Friday, January 29, 2021

FFB Review: El Camino Del Rio: A Novel by Jim Sanderson

Orbiting buzzards in the desert country often indicate that a person is dead out there somewhere. Those circling buzzards did in this case as U.S. Border Patrol Officer Dolph Martinez had seen them and headed their way while pursuing a group of undocumented workers that had crossed the border and were heading through the surrounding desert. Dolph Martinez had first seen the blood on a cactus and then found the body. While it is not immediately clear whether or not the deceased person was part of that group under custody nearby, it is clear is that the deceased probably died by way of having his head opened up via gunshot and not the perils of the desert. The deceased is also wearing distinctive boots and is not the first person wearing those particular style of boots to be found dead in the surrounding desert in recent days.

 

Based out of the hardship duty station in Presidio, Texas, Patrol Officer Dolph Martinez, wants to investigate the case. Especially because the deceased was found clutching a vial of blue metallic liquid. One of those reasons he wants to investigate is that Sister Quinn is known to pass these vials out now and then as some sort of talisman. In a region known for eccentrics, she stands out as she is part nun and part witch doctor. Some believe she is a saint in human form while other locals claim she transforms into an owl at night, just like the souls of the dead, and flies around to perch on tombstones. She is complicated and a sign that everything is going to get very complicated fast.

 


Investigating a murder has little to do with his job description, so his boss shuts down that idea. Instead, the mission of the Border Patrol is to round up the folks they were tracking, process them, and send them back across the border knowing full well they are going to see them again.

 

But, officer Dolph Martinez can’t leave it alone and is soon talking to the nun and many other folks while running afoul of his boss, an officious DEA agent, and a number of other folks who wish he would accept life as it is in the Border county where a river does nothing to stem the flow of people and goods. The investigation may kill him, body and soul, before he is through as things are going to get complicated and weird.

 

El Camino Del Rio: A Novel by Jim Sanderson was the 1997 Frank Waters Southwest Writing Contest winner and was published in 1998. As such, it depicts the Southwest Texas border country that I grew up with and existed before 9/11 changed everything.

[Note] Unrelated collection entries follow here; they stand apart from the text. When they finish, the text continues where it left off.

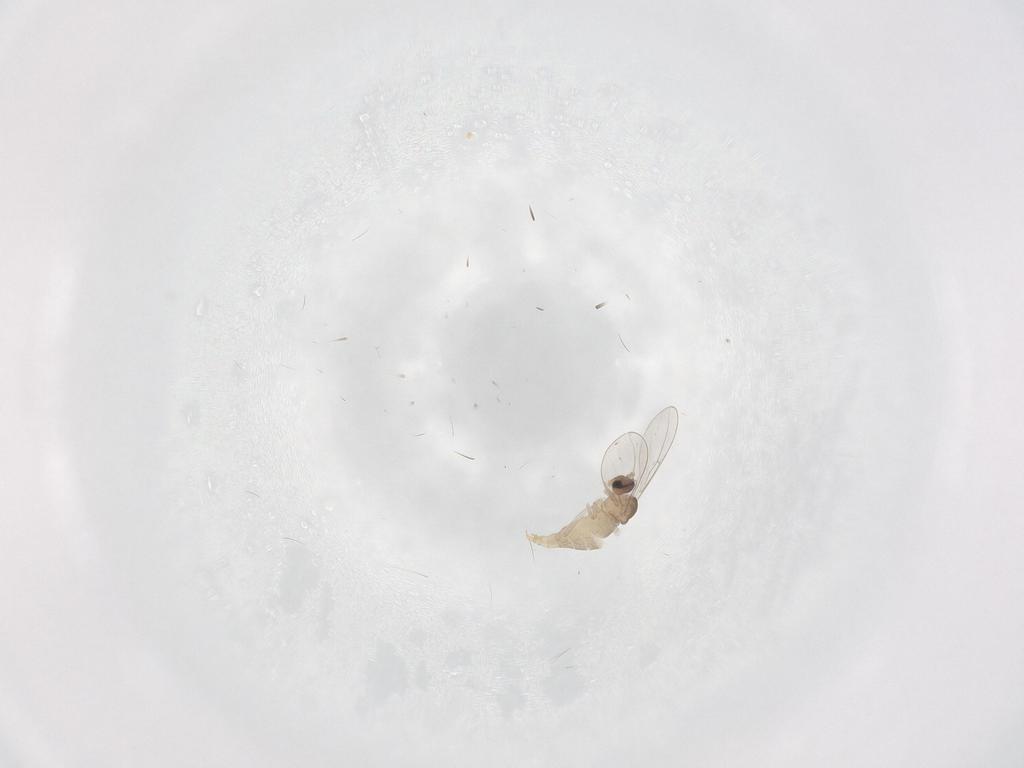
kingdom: Animalia
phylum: Arthropoda
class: Insecta
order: Diptera
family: Cecidomyiidae
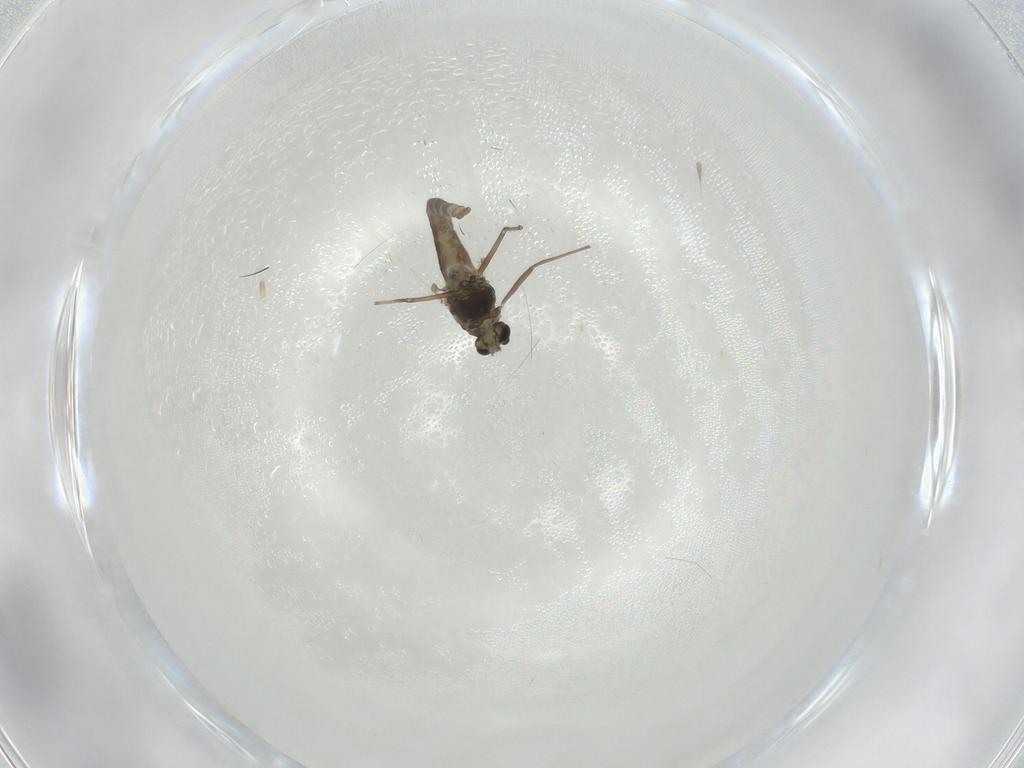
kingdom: Animalia
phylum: Arthropoda
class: Insecta
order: Diptera
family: Chironomidae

Because it was published over twenty years ago, it reflects language that may offend some readers today as it repeatedly refers to “wets” which is slang for “wetbacks” or illegals. It also contains some language that does not reflect women in the best way of description along with some graphic scenes of intimate sexuality. It is a book in today’s world that, at times, some would classify as “edgy” and others would call misogynistic.

 

Regardless of all that, there is a complicated and quite intense bordering on the surreal read at work here. El Camino Del Rio: A Novel does not fit easily into any labeling box. I enjoyed it while conceding that the last forty pages or so delves into the surreal and issues far too complicated to be easily explained. I also concede the fact that part of my appreciation was no doubt fueled by my love for the Big Bend area that dates back to my earliest childhood memories. This is not a read for everyone, but it is a very good read. 



El Camino Del Rio: A Novel

Jim Sanderson

https://www.jimsanderson-writer.com/

University of New Mexico Press

August 1998

ISBN# 0-8263-1990-4

227 Pages

 

 

My reading copy came from the Downtown Branch of the Dallas Public Library System.